**Required action**:
Each line in the entries below that contains the word "back" counts once. Report how many there are and nothing more.

**Dataset records**:

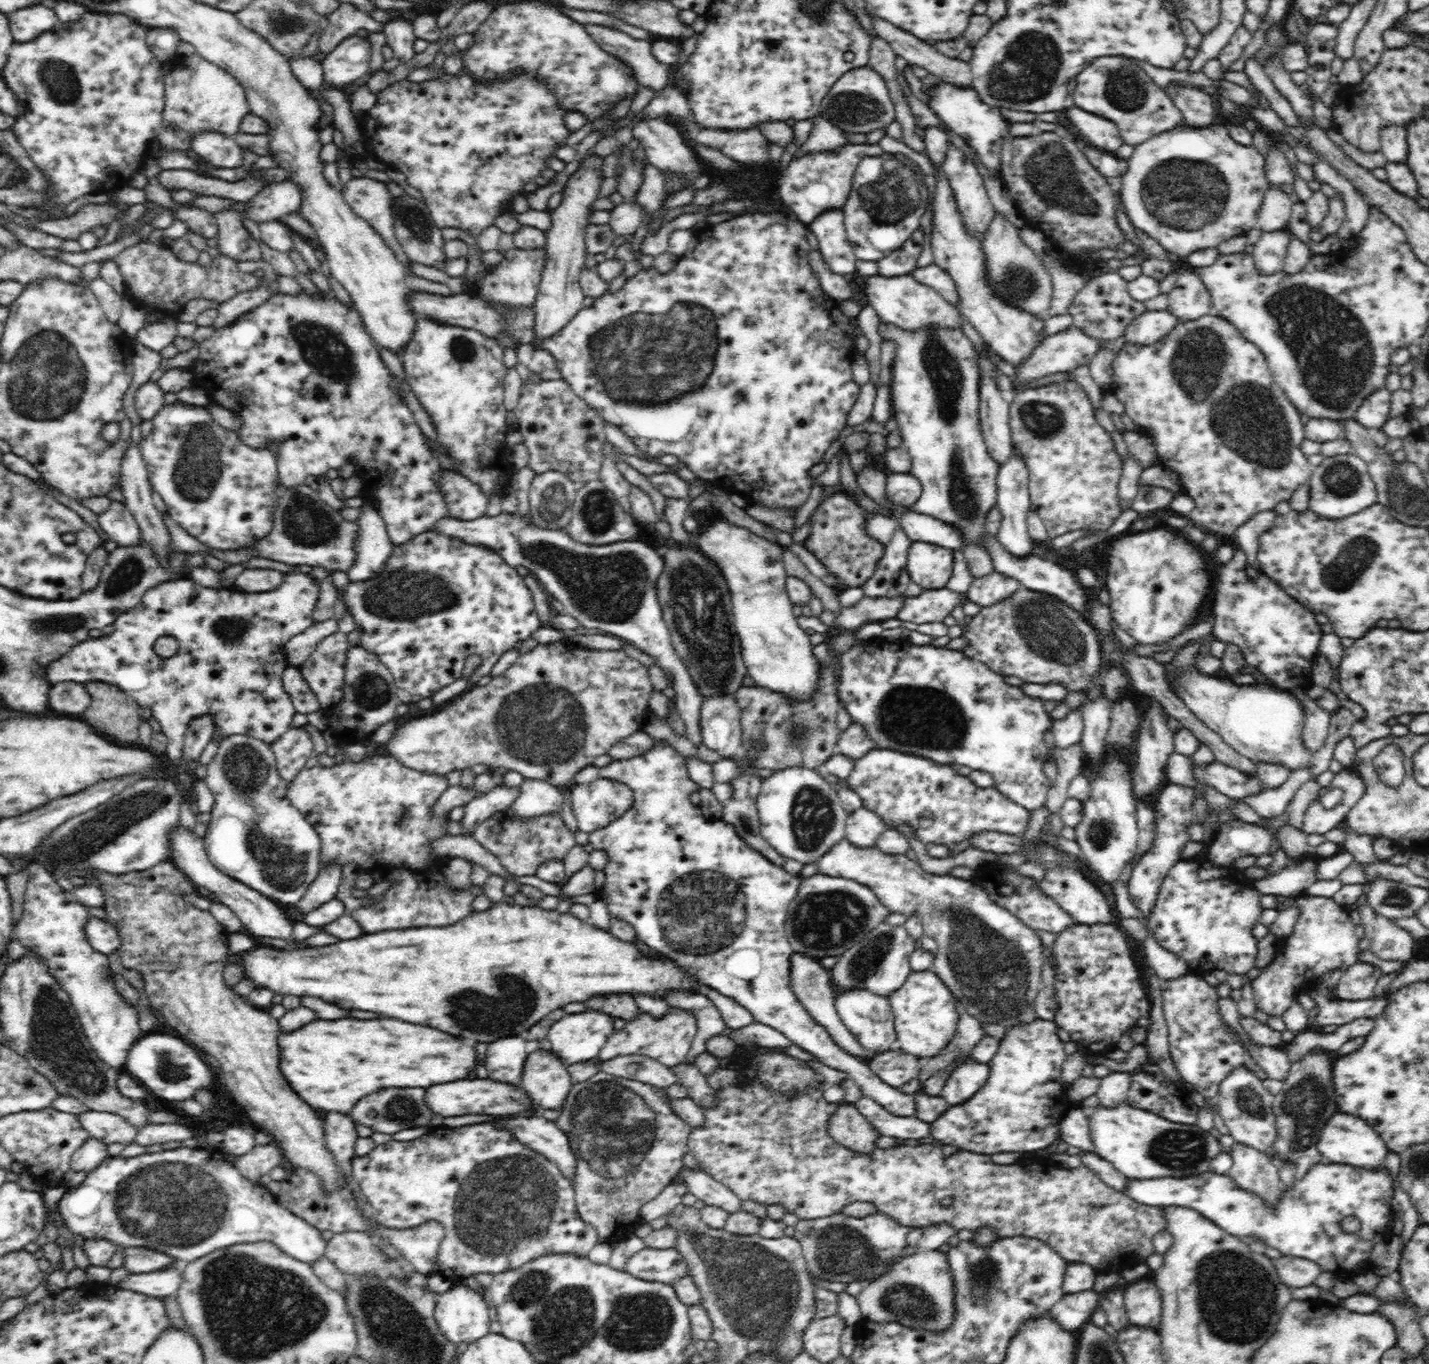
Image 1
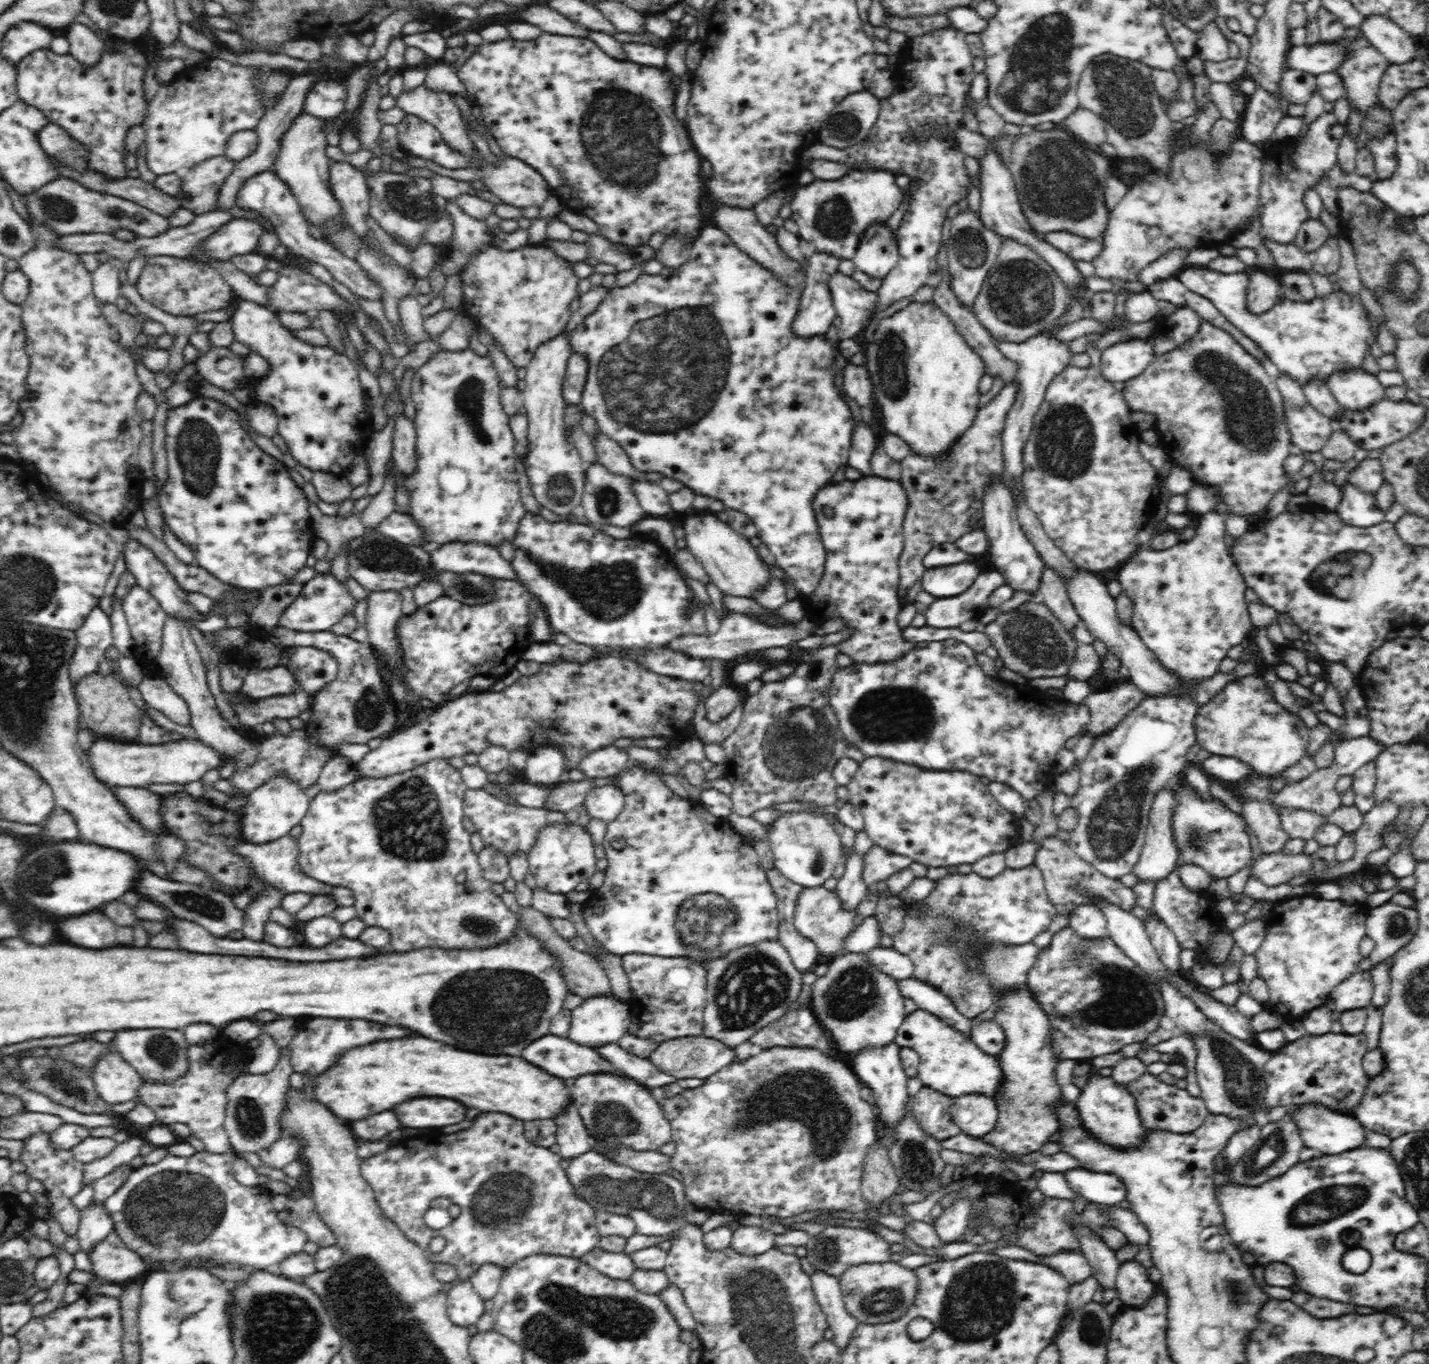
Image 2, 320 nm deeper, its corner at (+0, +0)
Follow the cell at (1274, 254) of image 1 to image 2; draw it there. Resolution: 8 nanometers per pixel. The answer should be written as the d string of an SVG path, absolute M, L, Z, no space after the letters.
M1253 268L1249 271L1246 287L1248 310L1252 314L1262 314L1277 302L1281 290L1280 274Z

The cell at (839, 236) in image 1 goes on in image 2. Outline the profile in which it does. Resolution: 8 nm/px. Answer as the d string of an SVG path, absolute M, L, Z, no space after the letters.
M816 252L808 259L808 267L806 268L806 288L804 288L798 312L793 320L793 332L800 338L812 338L816 334L827 334L831 328L834 318L837 316L836 309L833 305L830 289L827 285L827 278L830 275L839 273L840 259L827 254Z

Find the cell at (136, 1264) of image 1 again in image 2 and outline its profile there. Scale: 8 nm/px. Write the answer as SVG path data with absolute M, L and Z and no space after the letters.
M113 1231L97 1242L88 1252L92 1272L106 1282L120 1283L140 1276L151 1267L147 1261L128 1248Z

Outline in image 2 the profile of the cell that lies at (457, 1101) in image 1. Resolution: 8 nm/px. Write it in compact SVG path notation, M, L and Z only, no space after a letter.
M418 1098L398 1104L396 1118L406 1128L442 1128L458 1124L466 1116L466 1108L448 1098Z

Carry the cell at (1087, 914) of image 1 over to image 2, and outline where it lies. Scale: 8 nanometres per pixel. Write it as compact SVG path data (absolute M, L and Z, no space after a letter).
M1094 904L1076 906L1068 917L1069 927L1085 939L1098 939L1107 936L1106 917Z

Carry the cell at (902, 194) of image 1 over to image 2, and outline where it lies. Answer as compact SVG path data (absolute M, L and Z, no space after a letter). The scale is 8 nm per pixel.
M878 222L868 226L858 242L858 248L853 259L856 269L859 272L871 276L872 278L884 278L890 273L900 260L896 234L892 233L886 222Z

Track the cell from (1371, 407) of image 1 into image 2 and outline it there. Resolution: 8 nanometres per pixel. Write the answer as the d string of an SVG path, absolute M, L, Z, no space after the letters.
M1362 367L1333 372L1324 384L1334 395L1338 405L1348 411L1364 411L1386 397L1385 387L1376 375Z

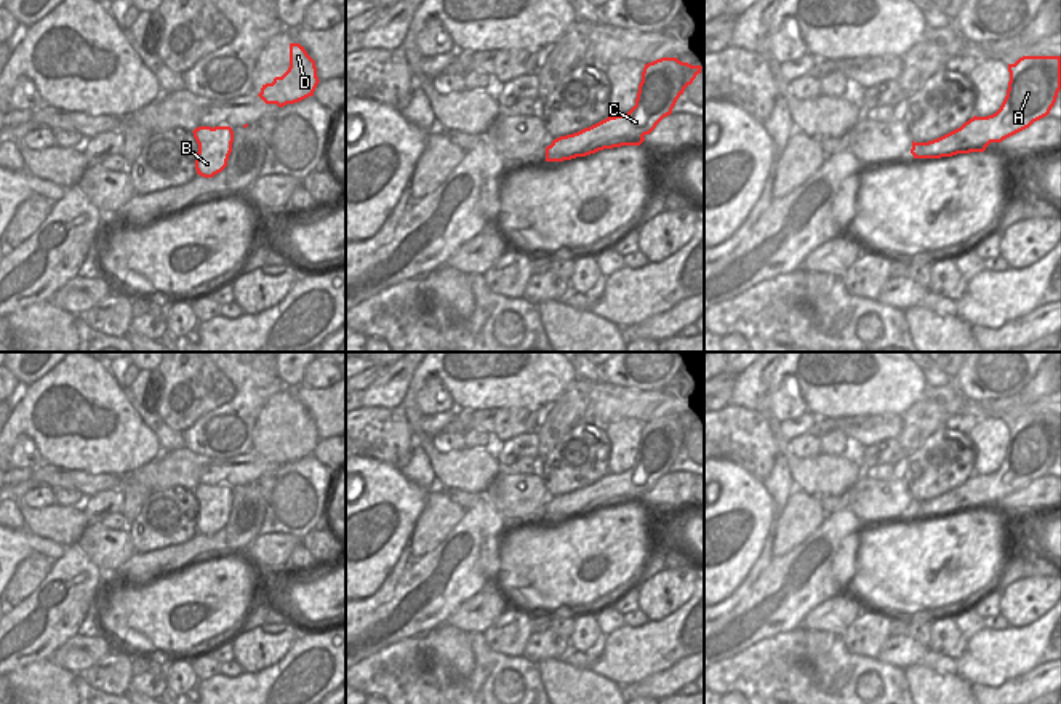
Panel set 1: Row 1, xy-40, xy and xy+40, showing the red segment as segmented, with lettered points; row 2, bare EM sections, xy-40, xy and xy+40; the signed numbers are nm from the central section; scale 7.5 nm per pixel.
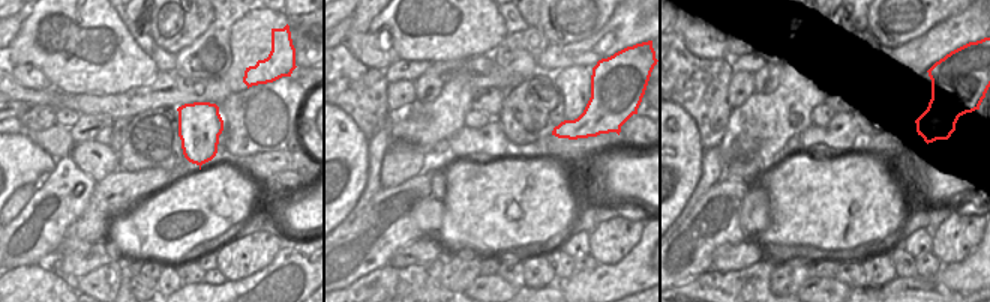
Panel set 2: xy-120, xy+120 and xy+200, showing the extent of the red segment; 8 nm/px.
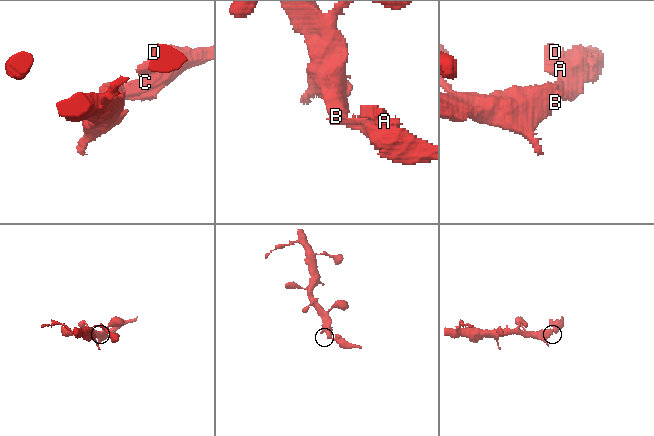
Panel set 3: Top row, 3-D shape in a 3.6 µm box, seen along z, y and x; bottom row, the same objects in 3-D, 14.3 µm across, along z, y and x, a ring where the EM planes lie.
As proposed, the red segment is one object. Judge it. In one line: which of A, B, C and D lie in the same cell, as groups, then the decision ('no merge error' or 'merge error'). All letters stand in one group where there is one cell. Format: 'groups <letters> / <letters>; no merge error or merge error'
groups A C D / B; merge error

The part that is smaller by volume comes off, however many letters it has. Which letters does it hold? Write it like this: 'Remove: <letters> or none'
Remove: A, C, D

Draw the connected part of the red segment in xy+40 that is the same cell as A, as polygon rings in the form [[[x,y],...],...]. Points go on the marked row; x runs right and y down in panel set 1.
[[[1023,56],[1008,64],[1010,82],[1000,109],[987,117],[973,117],[960,128],[928,142],[914,142],[914,158],[941,158],[984,152],[991,142],[1029,128],[1047,117],[1061,90],[1061,56]]]

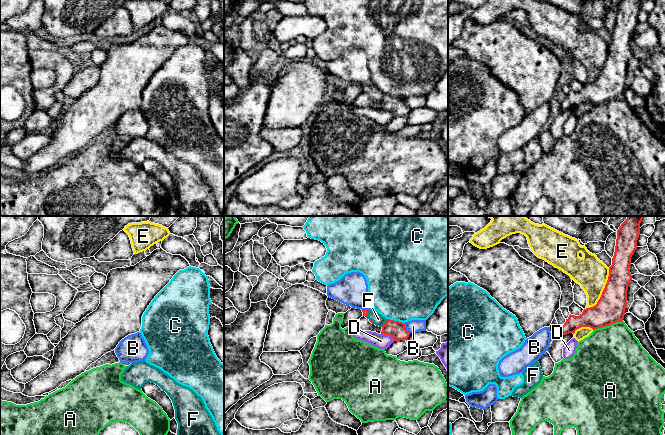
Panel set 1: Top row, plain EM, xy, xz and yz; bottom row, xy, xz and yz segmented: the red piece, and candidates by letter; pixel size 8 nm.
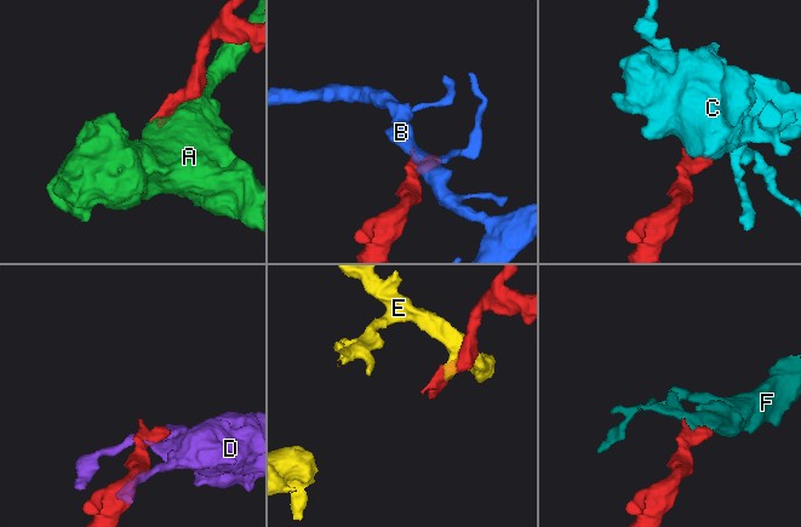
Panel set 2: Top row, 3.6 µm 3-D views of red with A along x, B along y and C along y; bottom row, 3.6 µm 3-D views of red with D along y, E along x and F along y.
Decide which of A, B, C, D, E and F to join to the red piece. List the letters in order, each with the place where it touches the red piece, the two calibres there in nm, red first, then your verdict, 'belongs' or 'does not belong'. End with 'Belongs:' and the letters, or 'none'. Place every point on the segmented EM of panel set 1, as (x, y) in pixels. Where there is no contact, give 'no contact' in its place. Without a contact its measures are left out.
A: yz (607, 325) | 240/480 nm | does not belong
B: xz (405, 328) | 140/110 nm | does not belong
C: xz (396, 321) | 140/480 nm | does not belong
D: xz (388, 334) | 140/120 nm | does not belong
E: yz (603, 291) | 240/260 nm | does not belong
F: xz (385, 323) | 140/90 nm | belongs
Belongs: F

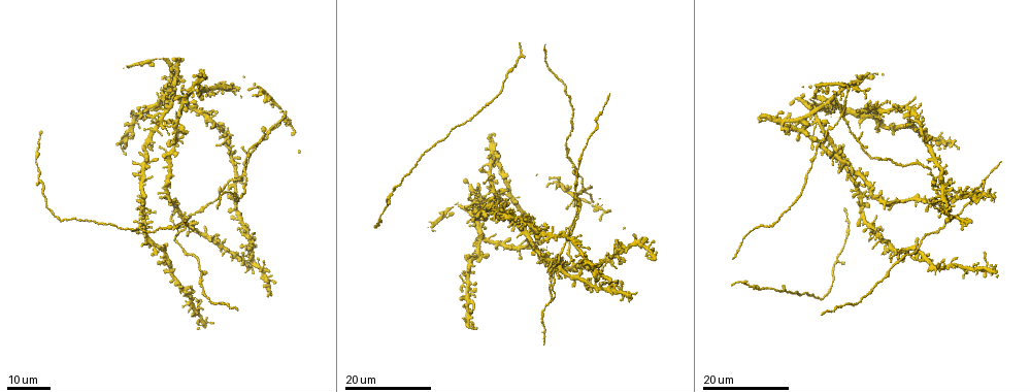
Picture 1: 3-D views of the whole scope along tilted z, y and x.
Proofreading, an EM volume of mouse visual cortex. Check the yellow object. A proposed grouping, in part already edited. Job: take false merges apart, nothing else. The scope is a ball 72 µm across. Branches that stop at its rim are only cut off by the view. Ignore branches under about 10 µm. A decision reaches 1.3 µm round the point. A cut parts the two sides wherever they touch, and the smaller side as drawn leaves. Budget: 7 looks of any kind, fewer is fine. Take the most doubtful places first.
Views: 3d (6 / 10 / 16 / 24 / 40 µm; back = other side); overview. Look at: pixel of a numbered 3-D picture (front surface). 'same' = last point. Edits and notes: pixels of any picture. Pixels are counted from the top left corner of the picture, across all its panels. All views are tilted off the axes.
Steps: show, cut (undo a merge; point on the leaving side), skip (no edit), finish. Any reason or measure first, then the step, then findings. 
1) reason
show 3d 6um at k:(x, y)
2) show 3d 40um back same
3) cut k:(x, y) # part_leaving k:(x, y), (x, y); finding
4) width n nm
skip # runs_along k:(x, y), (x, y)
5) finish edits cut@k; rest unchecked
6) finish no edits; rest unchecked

four arms meet
show 3d 16um at 1:(269, 133)

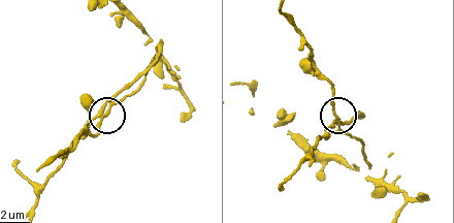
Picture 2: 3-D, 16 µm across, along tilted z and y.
show 3d 6um at 2:(336, 118)

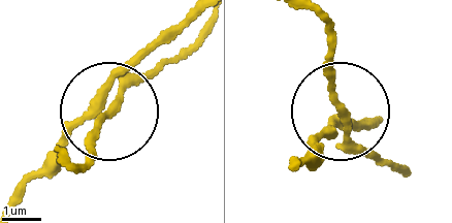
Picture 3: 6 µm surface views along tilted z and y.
arms 4
skip # runs_along 3:(293, 159), (341, 116), (376, 162); all the same neuron

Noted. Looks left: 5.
narrows sharply
show 3d 24um at 1:(550, 300)

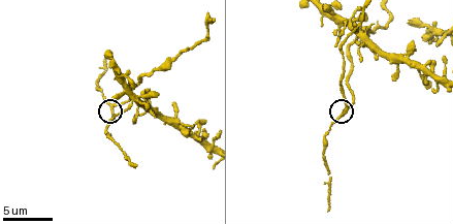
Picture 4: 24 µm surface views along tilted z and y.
show 3d 10um at 4:(113, 113)

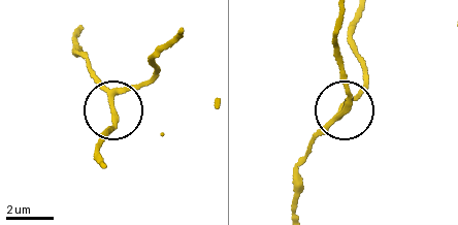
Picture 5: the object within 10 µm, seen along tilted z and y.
skip # runs_along 5:(358, 15), (355, 51), (366, 85), (342, 111), (341, 53); continuous, no second neuron

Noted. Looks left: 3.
arms part here
show 3d 16um at 4:(352, 43)

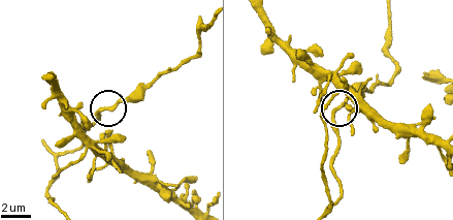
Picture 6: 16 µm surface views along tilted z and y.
side_arm 71 um; arms 3
skip # continuous, no second neuron

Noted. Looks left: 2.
calibre changes
show 3d 16um at 1:(247, 161)

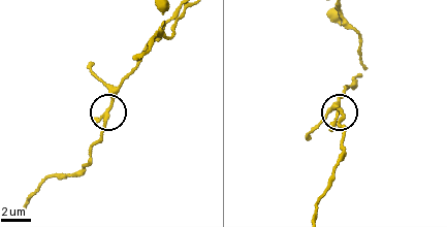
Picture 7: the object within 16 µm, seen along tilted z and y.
closer look
show 3d 6um at 7:(107, 112)

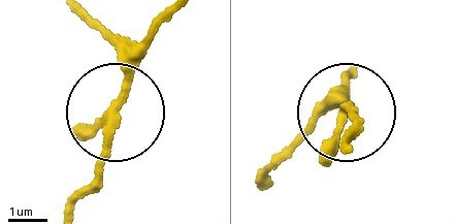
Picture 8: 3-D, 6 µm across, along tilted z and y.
arms 3
skip # runs_along 8:(77, 200), (101, 164), (149, 24); continuous, no second neuron

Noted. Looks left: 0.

**Response area**:
2